First off, the animation looks really cool. wait() is deprecated; switch to task.wait() instead (the reason for it is explained here). pairs is not essentially deprecated, it’s just not necessary to implement the pairs iterator on the loop, because the loop automatically knows how’s the table syntax and iterates accordingly.
The final code would be something like that:
local TS = game:GetService("TweenService")

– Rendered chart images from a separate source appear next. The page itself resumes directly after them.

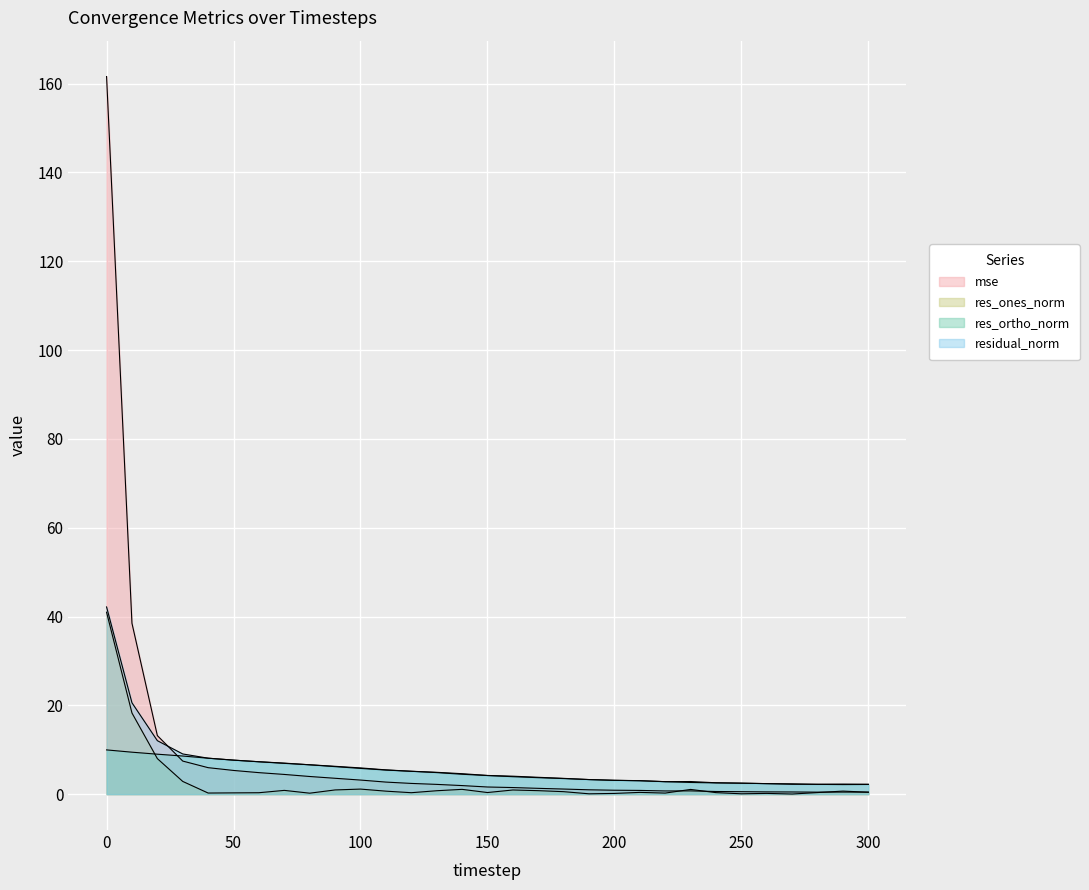

Where is the first local maximum for mse?

230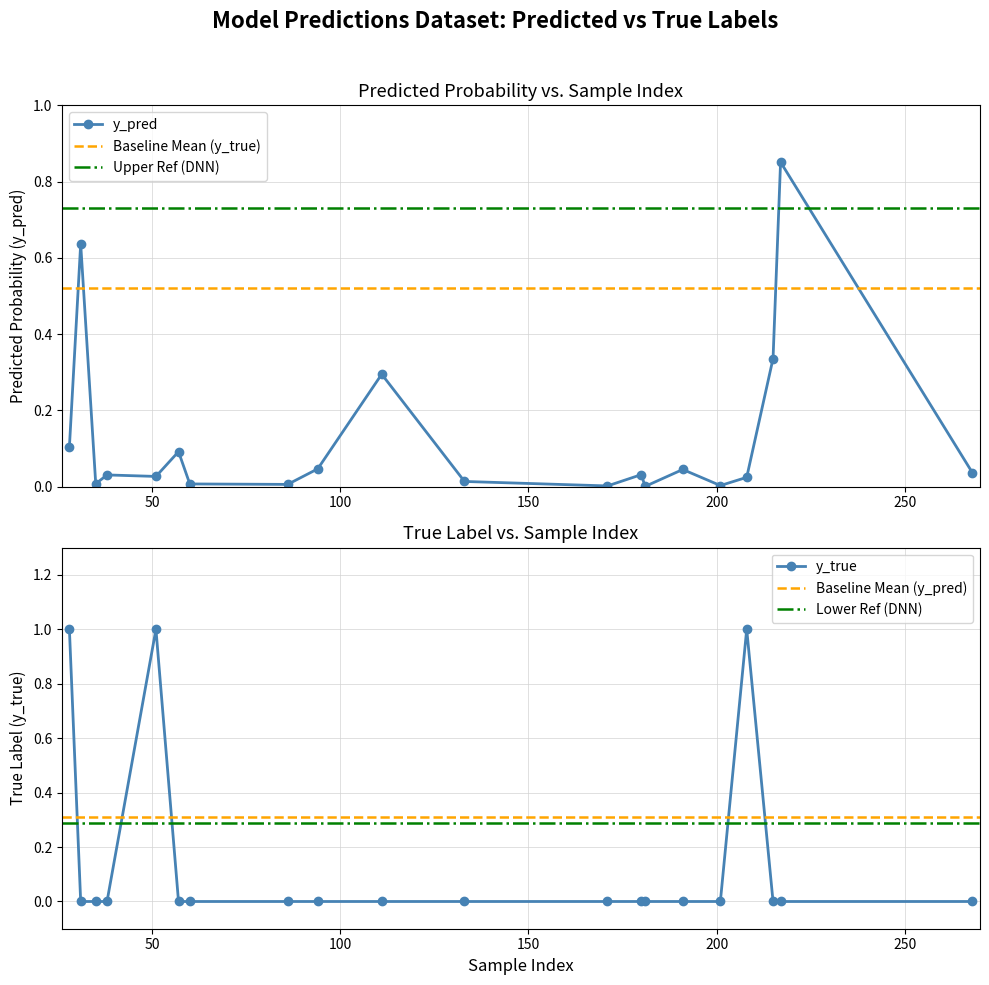

Which series ends up on top after the final intersection of y_true and y_pred?

y_pred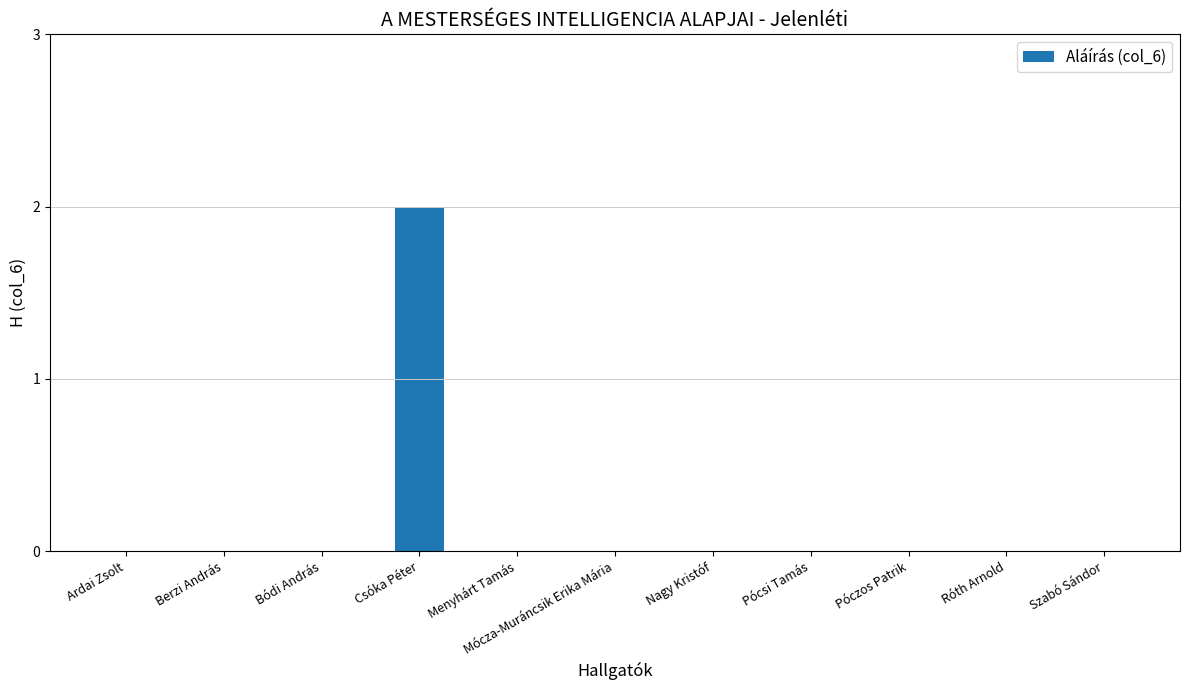

The value at Róth Arnold is 0. True or false?

True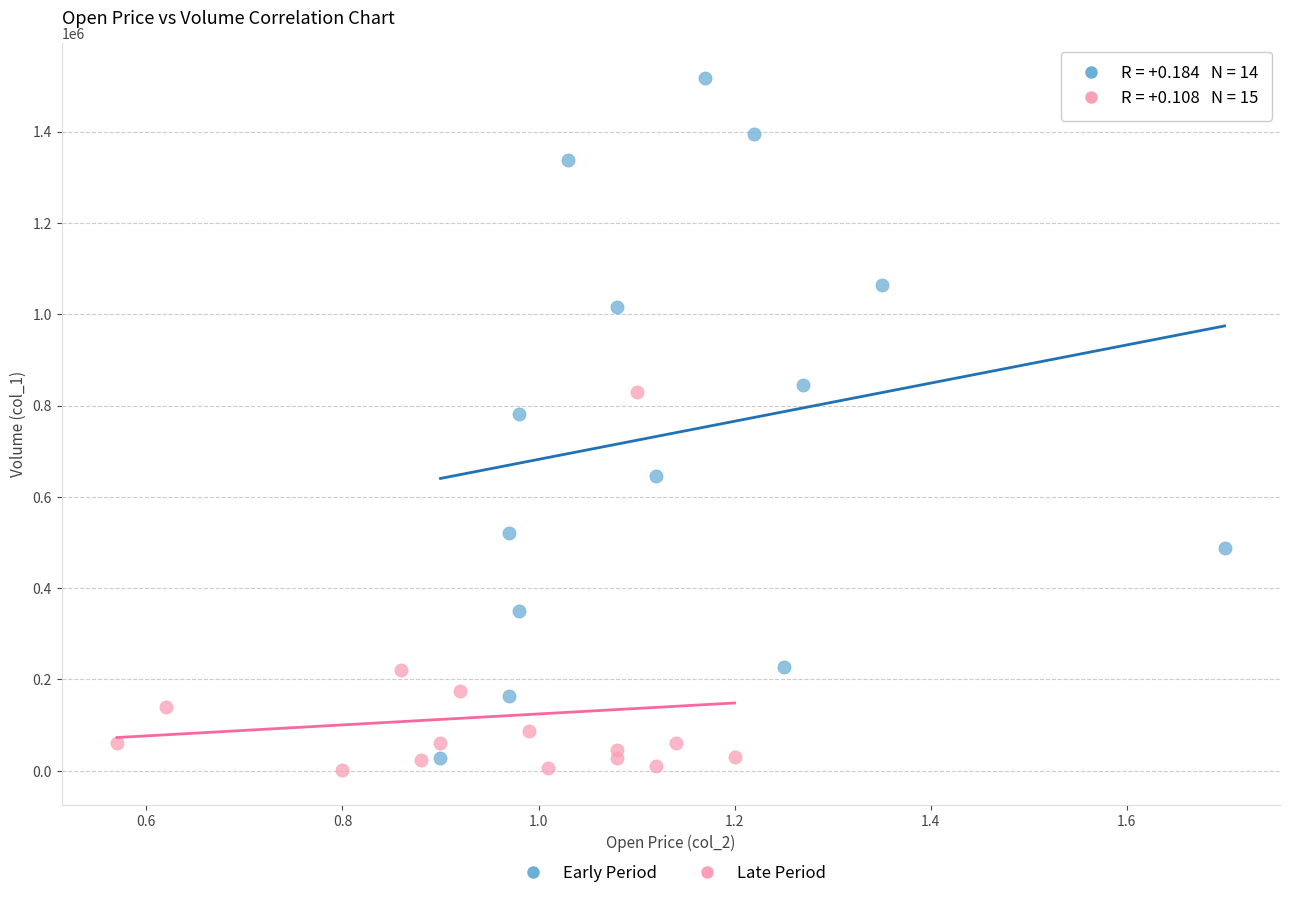

What are all the series names shown in the legend?

Early Period, Late Period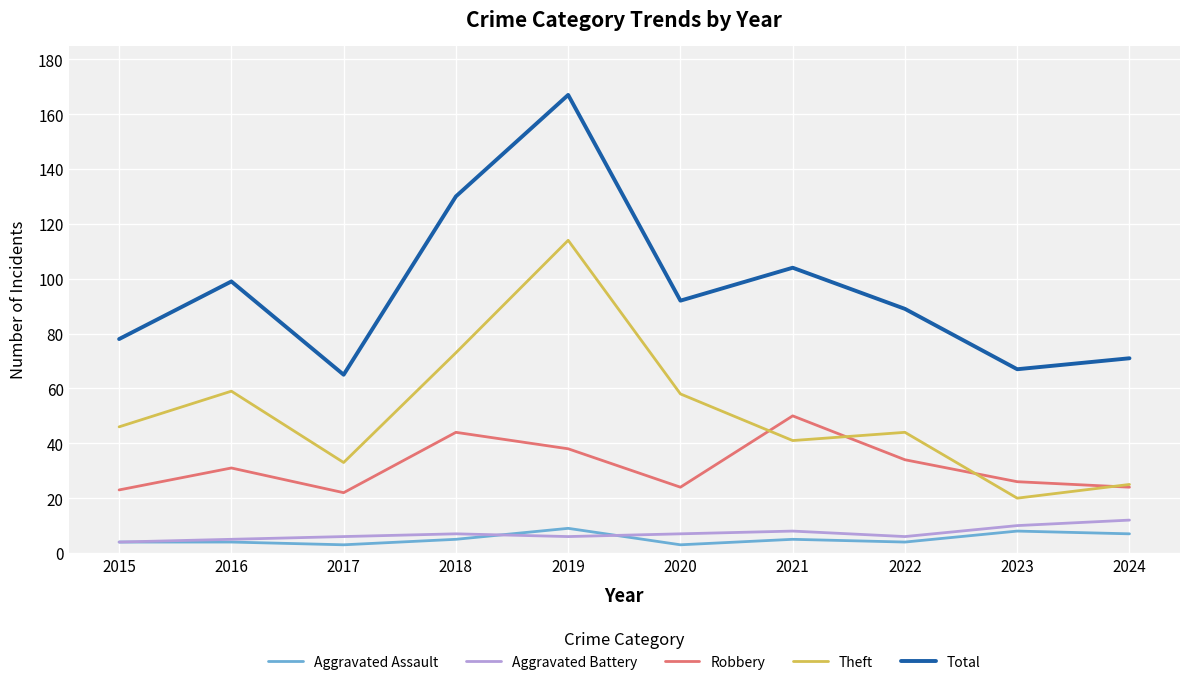

True or false: Theft has a value of 59 at 2016.

True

local orange = workspace.Camera
local scenes = workspace.CameraScenes
local currentTween
local looping = true
while not orange.CameraSubject do -- Changed to while loop because it first checks for the CameraSubject and if it is nil, loops through, differently from repeat, which doesn't check for the condition before entering the loop.
task.wait()
end
orange.CameraType = Enum.CameraType.Scriptable
--Play button
script.Parent.MouseButton1Click:Connect(function()
orange.CameraType = Enum.CameraType.Custom
looping = false
if not currentTween then return end
currentTween:Pause()
end)
--Scenes
while looping do
for _, scene in scenes:GetChildren() do
if not looping then return end
orange.CFrame = scene["1"].CFrame
currentTween = tween:Create(orange, TweenInfo.new(10), {CFrame = scene["2"].CFrame})
currentTween:Play()
currentTween.Completed:Wait()
end
end
EDIT: Removed the wait(10) because it’s more precise using the tween’s Completed event.
Thanks, glad you like the animation. I’m really liking how things are coming along as well so this is validating!!
So I tried your script, and the camera no longer pans across from Part 1 to Part 2. It just kinda sits at Part 1 on whichever scene it picks and doesn’t switch to the next.
I’m really not Lua literate so I’m not super sure where it went wrong (unless it has something to do with pairs after all?)
Thanks for your help, I really appreciate your time.
OHH, I’m sorry, I forgot to change the tween variable to TS.
local TS = game:GetService("TweenService")
local orange = workspace.Camera
local scenes = workspace.CameraScenes
local currentTween
local looping = true
while not orange.CameraSubject do -- Changed to while loop because it first checks for the CameraSubject and if it is nil, loops through, differently from repeat, which doesn't check for the condition before entering the loop.
task.wait()
end
orange.CameraType = Enum.CameraType.Scriptable
--Play button
script.Parent.MouseButton1Click:Connect(function()
orange.CameraType = Enum.CameraType.Custom
looping = false
if not currentTween then return end
currentTween:Pause()
end)
--Scenes
while looping do
for _, scene in scenes:GetChildren() do
if not looping then return end
orange.CFrame = scene["1"].CFrame
currentTween = TS:Create(orange, TweenInfo.new(10), {CFrame = scene["2"].CFrame})
currentTween:Play()
currentTween.Completed:Wait()
end
end
It’s panning now! But its still having the same original issue where there’s a random scene which doesn’t technically exist. It also still isn’t playing Scene 1 (the waterfall/bridge moment) if it doesn’t start on it.
Is that because scenes:GetChildren() returns the first scene and the second scene, and when the camera TPs to the second first scene it changes its orientation?
This is probably because the scene parts are rotated. When you make camera.CFrame = object.CFrame, the camera also changes its orientation based on the object.CFrame.
Scene 1 parts 1 and 2 are facing the same direction, as is Scene 2’s parts 1 and 2. Is it because the scenes themselves are facing two different directions (i.e. north and east)? I haven’t rotated them to look up or down, only left or right if that makes sense.
Try to change the camera.CFrame to face the LookVector of the parts, so the camera doesn’t randomly looks down. It appears that the camera is looking down, so it aims to the water fountain down the scene parts of the second scene.